Question 0: Answer as many of the questions on this problem sheet as you can. Write up a short report on your findings, with answers to the questions you have studied. Make sure to include relevant graphs produced and the R code you used.

Remember that this worksheet is just for practice, and not assessed for credit. However, Computational Worksheet 2 is assessed work. I am happy for that report to be submitted in any format, including: HTML or PDF produced by R Markdown, PDF produced by LaTeX, Microsoft Word document, or handwritten report with R printouts for plots.

Question 1. We will be studying the simple random walk starting from \(X_0 = 0\) with up probability \(p = 0.6\) and down probability \(q = 1 - p = 0.4\). Produce a sample of the first \(N = 10\) steps of this simple random walk.

We want to start by building the increments process \((Z_n)\), where each \(Z_n\) is \(+1\) with probability \(p = 0.6\) and \(-1\) with probability \(q = 0.4\). We will use the sample() function to do this. You can find out how to use sample() by reading the help file, which you can open by entering ?sample in the console. What arguments do you need to give to sample() to get \(10\) values of \(\pm 1\) with the correct probabilities? What, for example, do we get from the following?

Z <- sample(c(1, 7, 4), 20, replace = TRUE, prob = c(0.5, 0.3, 0.2))
Z

What is the purpose of the argument replace = TRUE? Can you adapt the above code to get the desired increments process?

Once we have the increments process \((Z_n)\), we need to transform it into a random walk \((X_n)\). A useful function here is the cumulative sum function cumsum. The cumulative sum of a vector \((y_1, y_2, \dots, y_n)\) is the vector of partial sums \[ (y_1, y_1 + y_2, y_1 + y_2 + y_3, \dots, y_1 + y_2 + \cdots + y_n) . \] How can we use this function to form a random walk from the increments?

All together, your code to produce the random walk should look something like this:

p <- 0.6
q <- 1 - p
N <- 10
Z <- # Add your code for increments
Z    # Should produce a string of 10 plus-or-minus 1s
X <- # Turn increments into a random walk
X    # Should produce something that looks like a random walk

Question 2. Plot a sample of the random walk for \(N = 10\) steps and for \(N = 10000\) steps. Try to make your plots look smart, for example by giving them titles and labelling the axes. Briefly comment on the differences between the plots.

The standard command to plot a vector \(\mathbf{X}\) of length \(N\) against \(1, 2, \dots, N\) is plot(1:N, X); or just plot(X) for short. Here 1:N means the vector \((1, 2, \dots, N)\).

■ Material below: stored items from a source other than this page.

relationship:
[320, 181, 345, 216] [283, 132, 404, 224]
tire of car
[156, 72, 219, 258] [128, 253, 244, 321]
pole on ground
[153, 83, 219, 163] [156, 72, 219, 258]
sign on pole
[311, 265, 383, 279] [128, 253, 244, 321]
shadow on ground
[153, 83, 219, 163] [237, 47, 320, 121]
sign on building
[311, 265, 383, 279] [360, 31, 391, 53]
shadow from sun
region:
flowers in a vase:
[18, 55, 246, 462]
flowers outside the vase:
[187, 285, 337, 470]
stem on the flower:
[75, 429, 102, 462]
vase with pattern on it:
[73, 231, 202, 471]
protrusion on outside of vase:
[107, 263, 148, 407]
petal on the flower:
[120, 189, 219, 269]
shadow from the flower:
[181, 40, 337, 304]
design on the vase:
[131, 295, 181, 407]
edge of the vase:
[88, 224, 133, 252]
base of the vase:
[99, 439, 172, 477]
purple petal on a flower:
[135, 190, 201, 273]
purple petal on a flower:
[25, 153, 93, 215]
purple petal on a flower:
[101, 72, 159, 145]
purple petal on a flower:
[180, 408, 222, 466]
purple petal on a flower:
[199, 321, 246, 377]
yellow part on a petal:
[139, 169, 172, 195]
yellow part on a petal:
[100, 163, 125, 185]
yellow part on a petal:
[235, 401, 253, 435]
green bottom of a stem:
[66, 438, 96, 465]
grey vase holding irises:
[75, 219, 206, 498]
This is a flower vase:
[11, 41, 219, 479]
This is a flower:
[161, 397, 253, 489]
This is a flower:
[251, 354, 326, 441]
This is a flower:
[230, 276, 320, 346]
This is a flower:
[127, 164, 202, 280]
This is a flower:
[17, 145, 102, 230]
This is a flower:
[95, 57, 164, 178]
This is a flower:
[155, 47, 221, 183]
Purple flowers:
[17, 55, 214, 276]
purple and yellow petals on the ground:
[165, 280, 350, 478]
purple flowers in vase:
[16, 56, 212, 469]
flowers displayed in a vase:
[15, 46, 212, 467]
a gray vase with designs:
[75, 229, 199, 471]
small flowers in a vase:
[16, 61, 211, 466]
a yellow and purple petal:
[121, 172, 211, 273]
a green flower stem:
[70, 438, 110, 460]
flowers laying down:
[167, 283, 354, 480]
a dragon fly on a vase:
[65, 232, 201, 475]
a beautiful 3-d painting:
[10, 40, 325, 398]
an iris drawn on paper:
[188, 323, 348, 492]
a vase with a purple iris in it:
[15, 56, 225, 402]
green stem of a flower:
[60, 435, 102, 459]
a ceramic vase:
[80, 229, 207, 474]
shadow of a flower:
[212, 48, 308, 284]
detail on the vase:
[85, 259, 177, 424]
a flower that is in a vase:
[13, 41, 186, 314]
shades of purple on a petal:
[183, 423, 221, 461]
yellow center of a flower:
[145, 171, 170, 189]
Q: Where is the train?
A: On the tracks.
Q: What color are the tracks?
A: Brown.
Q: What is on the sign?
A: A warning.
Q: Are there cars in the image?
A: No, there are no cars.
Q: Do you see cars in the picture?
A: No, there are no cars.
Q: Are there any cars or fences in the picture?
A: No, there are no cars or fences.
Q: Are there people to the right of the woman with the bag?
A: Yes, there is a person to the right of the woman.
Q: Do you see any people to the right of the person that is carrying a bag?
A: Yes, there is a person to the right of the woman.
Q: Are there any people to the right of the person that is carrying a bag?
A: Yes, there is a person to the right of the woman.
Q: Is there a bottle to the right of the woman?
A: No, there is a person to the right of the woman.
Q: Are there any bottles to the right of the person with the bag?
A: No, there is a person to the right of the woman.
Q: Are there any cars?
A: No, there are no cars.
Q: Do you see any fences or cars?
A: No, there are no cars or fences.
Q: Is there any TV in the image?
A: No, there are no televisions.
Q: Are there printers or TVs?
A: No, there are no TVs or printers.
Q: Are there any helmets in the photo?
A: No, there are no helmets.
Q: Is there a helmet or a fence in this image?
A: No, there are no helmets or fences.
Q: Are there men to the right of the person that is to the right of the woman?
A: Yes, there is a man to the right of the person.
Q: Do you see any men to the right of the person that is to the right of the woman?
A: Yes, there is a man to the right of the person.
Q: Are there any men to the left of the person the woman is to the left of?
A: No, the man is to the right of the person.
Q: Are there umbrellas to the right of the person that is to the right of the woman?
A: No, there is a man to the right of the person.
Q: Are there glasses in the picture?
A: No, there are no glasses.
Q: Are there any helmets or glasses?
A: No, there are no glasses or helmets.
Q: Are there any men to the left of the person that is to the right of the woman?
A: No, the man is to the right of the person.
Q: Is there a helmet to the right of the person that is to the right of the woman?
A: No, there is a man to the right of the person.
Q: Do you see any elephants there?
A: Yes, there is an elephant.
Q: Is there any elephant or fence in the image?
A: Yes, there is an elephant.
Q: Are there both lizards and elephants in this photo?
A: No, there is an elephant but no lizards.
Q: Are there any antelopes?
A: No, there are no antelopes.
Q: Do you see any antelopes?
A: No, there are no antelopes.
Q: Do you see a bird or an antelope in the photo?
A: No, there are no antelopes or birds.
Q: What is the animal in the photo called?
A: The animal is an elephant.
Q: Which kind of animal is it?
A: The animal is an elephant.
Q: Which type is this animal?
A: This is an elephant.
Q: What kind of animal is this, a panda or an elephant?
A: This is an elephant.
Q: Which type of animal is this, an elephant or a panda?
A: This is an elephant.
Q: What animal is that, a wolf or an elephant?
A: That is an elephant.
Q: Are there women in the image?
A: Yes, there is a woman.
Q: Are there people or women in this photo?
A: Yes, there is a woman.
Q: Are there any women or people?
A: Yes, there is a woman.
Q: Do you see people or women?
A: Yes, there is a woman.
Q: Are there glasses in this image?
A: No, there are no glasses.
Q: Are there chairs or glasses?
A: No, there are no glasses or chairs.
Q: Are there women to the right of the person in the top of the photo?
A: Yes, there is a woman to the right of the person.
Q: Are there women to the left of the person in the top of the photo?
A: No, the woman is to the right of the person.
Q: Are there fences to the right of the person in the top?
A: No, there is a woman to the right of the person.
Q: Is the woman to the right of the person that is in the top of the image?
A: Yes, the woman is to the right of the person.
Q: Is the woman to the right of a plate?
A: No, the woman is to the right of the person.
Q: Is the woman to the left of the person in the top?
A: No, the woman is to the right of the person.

You will probably want to include the starting point \(X_0 = 0\) on your plot too. How can you do this?

The plot function can take extra optional arguments. You can find out about these by typing ?plot, which brings up the help for the function plot(). For example, what does the following do?

plot(1:N, X,
  type = "b",
  col  = "red",
  ylim = c(-15, 15),
  xlab = "Test",
  main = "Hello!"
)

Use ?plot (or Google, or ask a friend) to find out the possible arguments to type =, and make sure to pick the most appropriate one. You may find that different arguments are appropriate for the \(N = 10\) and \(N = 10000\) cases.

Remember to comment on the differences between the plots.

Question 3. Make a function in R that produces a sample of a simple random walk for given \(p\) of length \(N\). Test your function to check it works. What are the advantages of making a a function like this?

You’ll want a syntax something like this:

RandomWalk <- function(N, p) {
  Z <- # Your code for N increments that are +1 with probability p
       # and -1 otherwise
  cumsum(Z)
}

If you do this correctly, then, for example,

X <- RandomWalk(20, 0.3)
X

should produce a simple random walk of length \(20\) with \(p = 0.3\). It might be helpful to check by plotting a random walk of your choice.

Question 4. Estimate the expected value of of the simple random walk at \(N = 100\) steps by simulating many random walks and taking an average. How does this compare with the true answer?

Given a vector x, we know that, for example, x[10] gives the 10th element of the vector. So, using your RandomWalk() function, RandomWalk(N, p)[N] should give the final value of an random walk of length \(N\).

We can use the replicate() function (read ?replicate to learn more) to get a large number of samples of the random walk.

N <- 100
trials <- 10000  # Or some other appropriate large number
samples <- replicate(trials, RandomWalk(N, p)[N])
# Now add code to output the average of samples

What does theory we have learned say the answer should be?

Question 5. (Optional) Investigate estimating other properties of the simple random walk through simulation.